## Document excerpt

Brett: What does that mean?

Joe: It means being in contact with. It's being in contact. Like you were saying earlier that before when you're thinking about emotions, you're like, "Well, I don't know how to be in my body, all I have is disassociation." A contact means literally like touching. It's to have that point of contact.

Can I just touch into the emotion? Can I just touch into the pain? Can I just touch into you? Can I just touch into me? Can I touch into that part of me that I don't want to see? Can I touch into that part of me I'm not proud of? Can I touch into that part of me that is proud?

It's connection. It is what allows the tree to evolve, it's what allows us to evolve, is a connection.

Brett: Tell me more about how embracing intensity or being curious about the lion that is about to eat you, how is that enjoying yourself? [chuckles] How does that help you get away from the lion?

Joe: Yes, that's a great question. On the lion part. Obviously, I'm not suggesting that you should wonder how much a lion weighs or a tiger weighs if they're chasing you. Our system isn't curious when we're in fear for a reason. If you are in fear over something else, like what color of car you should buy or if you're going to get fired, yes, being curious is far more enjoyable than that. Being curious about being fired is far more enjoyable than worrying about being fired.

The curiosity is-- you can just feel that in your system. If you just take a moment and you can pause here; and just feel what it's like to know shit and you say "I know, I know what you are, I know what I am," and then to be curious about who you are. You can just feel there's more enjoyment in the body.

## Direction 1
List every object of the phrase "touch into" in the "Can I..." questions of the conversation transcript.
## Direction 2
Update the conversation transcript by reproducing the passage from "Joe: It means" up to and including "from the lion?", with "connection" replaced by "contact".
## Direction 3
Answer these questions from the conversation transcript:
(a) What does Joe say contact literally means?
(b) What does Joe say is far more enjoyable than worrying about being fired?
(c) Which two animals does Joe name?

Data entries

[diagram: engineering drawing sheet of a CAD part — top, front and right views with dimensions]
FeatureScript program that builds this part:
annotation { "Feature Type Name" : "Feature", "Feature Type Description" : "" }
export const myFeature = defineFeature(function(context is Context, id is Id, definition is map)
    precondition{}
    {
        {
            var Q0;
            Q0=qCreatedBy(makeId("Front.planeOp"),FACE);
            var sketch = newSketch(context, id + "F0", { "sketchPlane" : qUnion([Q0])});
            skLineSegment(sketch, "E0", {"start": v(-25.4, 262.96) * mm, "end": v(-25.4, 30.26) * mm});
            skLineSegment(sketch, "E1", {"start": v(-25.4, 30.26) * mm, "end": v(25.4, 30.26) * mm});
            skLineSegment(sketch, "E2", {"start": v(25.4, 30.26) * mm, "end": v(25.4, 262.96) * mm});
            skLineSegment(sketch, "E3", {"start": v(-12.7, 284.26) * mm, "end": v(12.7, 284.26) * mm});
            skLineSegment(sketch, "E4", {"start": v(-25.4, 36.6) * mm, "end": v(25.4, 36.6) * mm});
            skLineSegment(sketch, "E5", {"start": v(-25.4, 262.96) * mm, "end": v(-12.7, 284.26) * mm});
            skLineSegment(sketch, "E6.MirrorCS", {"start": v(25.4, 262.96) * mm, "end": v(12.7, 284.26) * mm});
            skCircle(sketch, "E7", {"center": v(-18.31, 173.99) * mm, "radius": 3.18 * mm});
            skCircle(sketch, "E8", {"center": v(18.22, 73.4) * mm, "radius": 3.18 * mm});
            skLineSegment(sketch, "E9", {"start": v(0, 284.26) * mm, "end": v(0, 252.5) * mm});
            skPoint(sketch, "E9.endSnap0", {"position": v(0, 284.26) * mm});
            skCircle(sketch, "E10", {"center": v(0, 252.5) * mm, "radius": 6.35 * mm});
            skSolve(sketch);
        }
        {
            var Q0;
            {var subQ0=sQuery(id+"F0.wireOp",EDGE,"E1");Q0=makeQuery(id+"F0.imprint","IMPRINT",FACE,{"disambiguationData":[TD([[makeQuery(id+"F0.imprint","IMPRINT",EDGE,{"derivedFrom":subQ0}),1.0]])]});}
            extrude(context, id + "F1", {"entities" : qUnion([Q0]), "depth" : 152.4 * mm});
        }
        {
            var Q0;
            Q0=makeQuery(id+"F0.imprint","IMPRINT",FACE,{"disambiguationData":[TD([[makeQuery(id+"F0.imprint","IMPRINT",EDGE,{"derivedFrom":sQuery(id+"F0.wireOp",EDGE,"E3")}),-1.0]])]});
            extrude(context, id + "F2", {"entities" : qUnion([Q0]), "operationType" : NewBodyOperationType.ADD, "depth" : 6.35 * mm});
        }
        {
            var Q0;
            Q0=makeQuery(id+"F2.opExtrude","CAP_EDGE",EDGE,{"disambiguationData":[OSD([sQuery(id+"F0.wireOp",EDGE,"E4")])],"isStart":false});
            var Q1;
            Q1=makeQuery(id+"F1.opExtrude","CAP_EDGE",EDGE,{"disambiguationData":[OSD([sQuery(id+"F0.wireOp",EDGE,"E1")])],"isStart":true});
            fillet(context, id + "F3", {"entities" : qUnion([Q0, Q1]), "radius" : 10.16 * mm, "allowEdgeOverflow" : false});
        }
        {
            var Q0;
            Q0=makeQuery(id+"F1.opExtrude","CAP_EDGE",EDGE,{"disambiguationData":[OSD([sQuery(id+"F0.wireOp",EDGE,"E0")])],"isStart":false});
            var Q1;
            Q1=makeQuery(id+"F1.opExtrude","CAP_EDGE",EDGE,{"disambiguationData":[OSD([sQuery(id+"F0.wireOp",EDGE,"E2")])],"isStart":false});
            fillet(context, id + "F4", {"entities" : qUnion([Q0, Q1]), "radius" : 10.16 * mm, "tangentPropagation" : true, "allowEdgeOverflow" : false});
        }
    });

## Full solution 1
the emotion
the pain
you
me
that part of me that I don't want to see
that part of me I'm not proud of
that part of me that is proud

## Full solution 2
Joe: It means being in contact with. It's being in contact. Like you were saying earlier that before when you're thinking about emotions, you're like, "Well, I don't know how to be in my body, all I have is disassociation." A contact means literally like touching. It's to have that point of contact.

Can I just touch into the emotion? Can I just touch into the pain? Can I just touch into you? Can I just touch into me? Can I touch into that part of me that I don't want to see? Can I touch into that part of me I'm not proud of? Can I touch into that part of me that is proud?

It's contact. It is what allows the tree to evolve, it's what allows us to evolve, is a contact.

Brett: Tell me more about how embracing intensity or being curious about the lion that is about to eat you, how is that enjoying yourself? [chuckles] How does that help you get away from the lion?

## Full solution 3
(a) Touching.
(b) Being curious about being fired.
(c) A lion and a tiger.